Subject: Re: Preliminary test of i386 kernel compiling with GCC 4.0
To: Simon Burge <simonb@wasabisystems.com>
From: Vincent <10.50@free.fr>
List: tech-kern
Date: 10/08/2004 13:39:44
Hi,
> Interesting that you saw 4.0 being slower that 3.3.3. Here's some
> numbers for gcc floating-point performance, using the time for glucas (a
> FFT-based prime number testing program) self tests in order from fastest
> to slowest:
>
> icc 8.0: 1511.657u 0.309s 25:26.36
> gcc 3.4: 1779.724u 0.239s 29:57.07
> gcc 4.0exp: 1845.911u 0.249s 31:03.67
> gcc 3.3.3: 2192.964u 0.249s 36:54.81
> gcc 3.5exp: 2259.040u 0.239s 38:01.40
If I understand your figures correctly, 4.0 is *at that time* less
efficient than 3.4.2, despite the new optimizer.
Well, I suppose that the optimizer has little to do with FPU-related
code, whereas ICC has already a good scheduler for it, and I suspect ICC
to use both the 387 and SSE unit in parallel, something I daren't try
yet on GCC. And then, ICC, if I remember, does multiple file
optimization, something GCC does not.
Also, I suspect bladeenc to lose time in the interfaces with the kernel.

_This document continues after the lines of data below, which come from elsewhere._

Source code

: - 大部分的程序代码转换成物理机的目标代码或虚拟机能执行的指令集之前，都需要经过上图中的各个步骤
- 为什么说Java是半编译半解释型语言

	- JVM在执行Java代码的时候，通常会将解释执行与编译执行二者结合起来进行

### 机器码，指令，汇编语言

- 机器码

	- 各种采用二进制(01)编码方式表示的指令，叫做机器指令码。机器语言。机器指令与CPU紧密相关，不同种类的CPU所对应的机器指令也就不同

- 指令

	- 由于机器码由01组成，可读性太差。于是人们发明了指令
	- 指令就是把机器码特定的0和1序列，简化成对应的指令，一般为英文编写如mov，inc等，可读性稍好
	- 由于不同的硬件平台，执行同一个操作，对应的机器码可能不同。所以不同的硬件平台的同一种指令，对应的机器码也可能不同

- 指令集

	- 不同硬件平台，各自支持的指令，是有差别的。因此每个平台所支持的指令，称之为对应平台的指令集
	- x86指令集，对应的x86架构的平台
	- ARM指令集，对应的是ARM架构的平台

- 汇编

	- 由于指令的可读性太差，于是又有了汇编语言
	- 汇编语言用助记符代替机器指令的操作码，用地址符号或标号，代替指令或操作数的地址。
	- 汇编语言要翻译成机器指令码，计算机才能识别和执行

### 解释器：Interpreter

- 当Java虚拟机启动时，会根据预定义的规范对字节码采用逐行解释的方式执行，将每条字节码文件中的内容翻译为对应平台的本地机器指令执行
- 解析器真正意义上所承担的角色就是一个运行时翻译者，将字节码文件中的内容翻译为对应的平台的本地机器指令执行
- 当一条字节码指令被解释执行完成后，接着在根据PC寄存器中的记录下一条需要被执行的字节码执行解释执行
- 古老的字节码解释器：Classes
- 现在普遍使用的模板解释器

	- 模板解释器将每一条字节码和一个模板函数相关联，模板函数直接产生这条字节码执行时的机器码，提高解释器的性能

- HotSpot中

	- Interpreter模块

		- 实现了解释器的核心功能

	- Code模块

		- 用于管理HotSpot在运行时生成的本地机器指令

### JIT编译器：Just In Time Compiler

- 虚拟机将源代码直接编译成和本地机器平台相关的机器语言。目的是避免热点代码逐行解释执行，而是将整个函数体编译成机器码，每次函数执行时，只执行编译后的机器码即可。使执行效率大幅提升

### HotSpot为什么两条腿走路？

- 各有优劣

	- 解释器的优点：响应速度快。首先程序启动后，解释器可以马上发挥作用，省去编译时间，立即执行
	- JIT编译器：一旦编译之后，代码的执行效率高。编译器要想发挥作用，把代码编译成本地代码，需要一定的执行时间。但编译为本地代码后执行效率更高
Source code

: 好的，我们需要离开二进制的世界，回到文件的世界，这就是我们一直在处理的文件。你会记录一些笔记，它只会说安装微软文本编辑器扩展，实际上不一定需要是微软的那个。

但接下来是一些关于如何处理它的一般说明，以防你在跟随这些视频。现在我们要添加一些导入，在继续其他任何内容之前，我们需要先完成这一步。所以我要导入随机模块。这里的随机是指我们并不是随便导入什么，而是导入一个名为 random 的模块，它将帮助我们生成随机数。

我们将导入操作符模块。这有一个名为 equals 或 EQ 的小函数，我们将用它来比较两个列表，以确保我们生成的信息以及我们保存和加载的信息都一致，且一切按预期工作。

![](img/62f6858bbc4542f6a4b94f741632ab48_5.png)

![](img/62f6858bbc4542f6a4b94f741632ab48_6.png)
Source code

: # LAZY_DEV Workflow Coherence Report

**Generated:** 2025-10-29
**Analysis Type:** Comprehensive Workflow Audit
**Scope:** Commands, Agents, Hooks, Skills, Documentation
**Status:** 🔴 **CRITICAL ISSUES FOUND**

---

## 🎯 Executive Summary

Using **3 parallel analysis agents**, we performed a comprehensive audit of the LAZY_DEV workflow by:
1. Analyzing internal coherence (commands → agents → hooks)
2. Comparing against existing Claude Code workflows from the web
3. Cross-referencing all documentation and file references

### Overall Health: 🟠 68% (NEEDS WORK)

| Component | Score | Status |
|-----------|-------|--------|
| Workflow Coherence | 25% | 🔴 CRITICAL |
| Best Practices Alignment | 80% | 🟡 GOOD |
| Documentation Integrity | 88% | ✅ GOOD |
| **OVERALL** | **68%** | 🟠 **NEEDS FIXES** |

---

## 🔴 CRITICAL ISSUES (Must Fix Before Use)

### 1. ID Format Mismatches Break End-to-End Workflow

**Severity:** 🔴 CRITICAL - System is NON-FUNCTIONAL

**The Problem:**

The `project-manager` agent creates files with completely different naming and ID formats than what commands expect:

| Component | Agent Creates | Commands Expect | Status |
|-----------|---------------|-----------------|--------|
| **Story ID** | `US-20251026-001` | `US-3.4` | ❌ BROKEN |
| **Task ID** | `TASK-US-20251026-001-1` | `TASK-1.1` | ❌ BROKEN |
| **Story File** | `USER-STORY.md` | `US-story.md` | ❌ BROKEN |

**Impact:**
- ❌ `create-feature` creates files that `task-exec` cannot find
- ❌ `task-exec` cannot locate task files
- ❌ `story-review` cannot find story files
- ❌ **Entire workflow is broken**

I faintly fancied that the time lost was due to spurious waits during
disk accesses, but I can't be sure about that. I see no other reason why
the same program would become twice slower.
That's why I wanted to compile the kernel, being _IMHO_ the best integer
based code available. But the kernel won't run, even if I use NOGCCERROR
and use gcc 3.4.2 where the 4.0.0 fails. As I said, it obviously fails
in the driver attach code or something.